Foto: WDR / Wolfgang Ennenbach
„Er soll an seiner eigenen Arroganz verrecken – in seinem Blut, in seinem Schmerz. Er soll verenden wie ein krankes Tier, das jämmerlich zugrunde geht.“ In der ersten Szene des „Tatort – Feierstunde“ hört und sieht man, was für Rachephantasien jener Wissenschaftler aus der zweiten Reihe sich für den renommierten Kollegen ausgedacht hat. Bisher äußerte sich die Wut allein in Lippenbekenntnissen gegenüber seiner Psychotherapeutin. Doch nun, am Tag des Selbstmordes seiner Frau, schreitet der von Peter Jordan in seinem seelischen Ausnahmezustand glaubhaft verkörperte Professor zur Tat. Während Thiel, von der In-Geiselhaftnahme nichts ahnend, noch einmal bei der Psychiaterin erfolglos nachbohrt, dafür aber von ihr seine Rückenverspannungen wegmassiert bekommt, gibt es in der Gaststätte „Zur Post“ bereits den ersten Toten. Und auch fortan geht es im 30. „Tatort“ aus Münster ungewohnt zur Sache: Es wird nervenaufreibend für die Protagonisten und auch richtig spannend für den Zuschauer. Dabei ist „Feierstunde“ nicht wie ein klassischer Geiselnahme-Thriller gebaut (das anrückende Seuchenschutzkommando spielt nur eine untergeordnete Rolle), sondern lebt auch von dem, was außerhalb des Bedrohungsszenarios noch alles passiert. Da gibt es zunächst den Kontrast zwischen dem lebensbedrohlichen Gemeinschaftserlebnis und dem zweisamen intelligenten, äußerst amüsanten Schäkern zwischen Thiel und der ebenso klugen wie zum Flirten aufgelegten Psychotherapeutin (die Nur-Theaterschauspielerin Oda Thormeyer ist eine echte Entdeckung fürs Medium Film). Das Duett zwischen Krusenstern und dem Assistenten des Racheengels (auch einer, den man sich merken muss: Ole Fischer, „Komm schon!“) besitzt auch dezent komische Zwischentöne. Wo es so direkt um Leben und Tod geht wie in dieser „Tatort“-Episode, gibt es keinen Grund für viele Gags und somit wenig Möglichkeiten, die vertrauten Necking-Muster zu bedienen.

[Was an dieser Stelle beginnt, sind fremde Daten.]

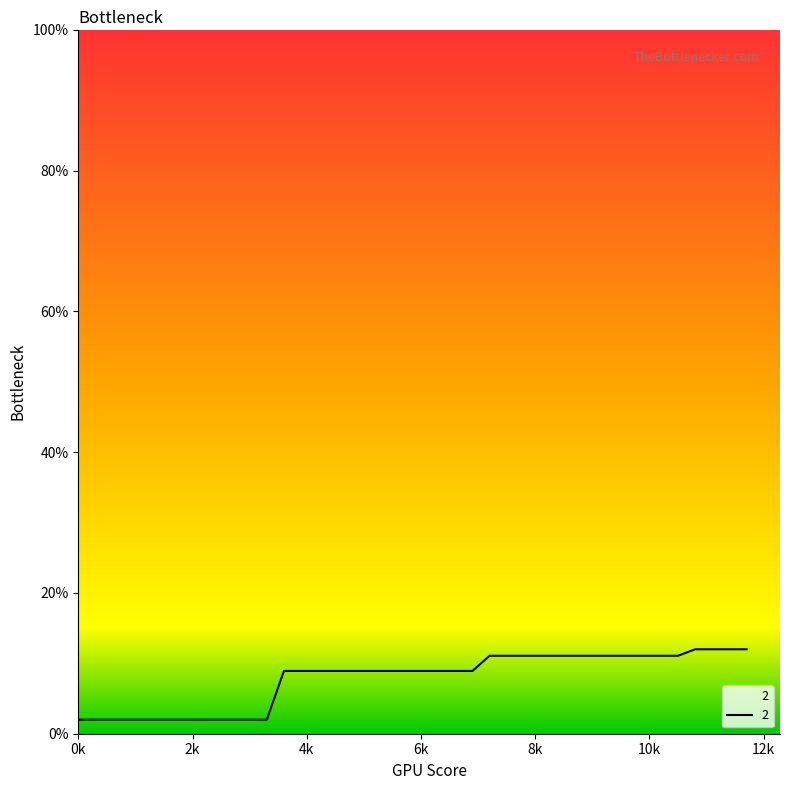

Reading left to right, list all the values displayed in this chart.

2.0	2.0	2.0	2.0	2.0	2.0	2.0	2.0	2.0	2.0	2.0	2.0	8.9	8.9	8.9	8.9	8.9	8.9	8.9	8.9	8.9	8.9	8.9	8.9	11.1	11.1	11.1	11.1	11.1	11.1	11.1	11.1	11.1	11.1	11.1	11.1	12.0	12.0	12.0	12.0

Foto: WDR / Wolfgang Ennenbach
Autorin Elke Schuch tut dennoch gut daran, die Thriller-Situation mit anderen Tonlagen und Figuren aufzulockern. Die Gratwanderung zwischen Kammerspielthrill und fein nuanciertem Augenzwinkern gelingt ihr ganz vorzüglich. Alle vier Hauptcharaktere vom Stammpersonal, Thiel, Boerne, Krusenstern und Haller, kommen zum Zug, besonders „Alberich“ ist dieses Mal mehr als nur komischer Sidekick: Der Subtext legt die Gefühle zwischen Boerne und seiner Mitarbeiterin offen, ohne dass dadurch eine gefühlsduselige Stimmung entstehen würde. In einigen Szenen des Kammerspiels übernimmt der ernsthaft-dramatische Dialog sehr wirkungsvoll die Regie über die Krimi-Aktion. Hübsch ausgedacht ist auch die Ironie des Schicksals: Indem Boerne den Selbstmord feststellt, bereitet er Thiels Fahndung nach dem unzurechnungsfähigen Professor ein Ende und macht den Weg frei für den eigenen „Tod“.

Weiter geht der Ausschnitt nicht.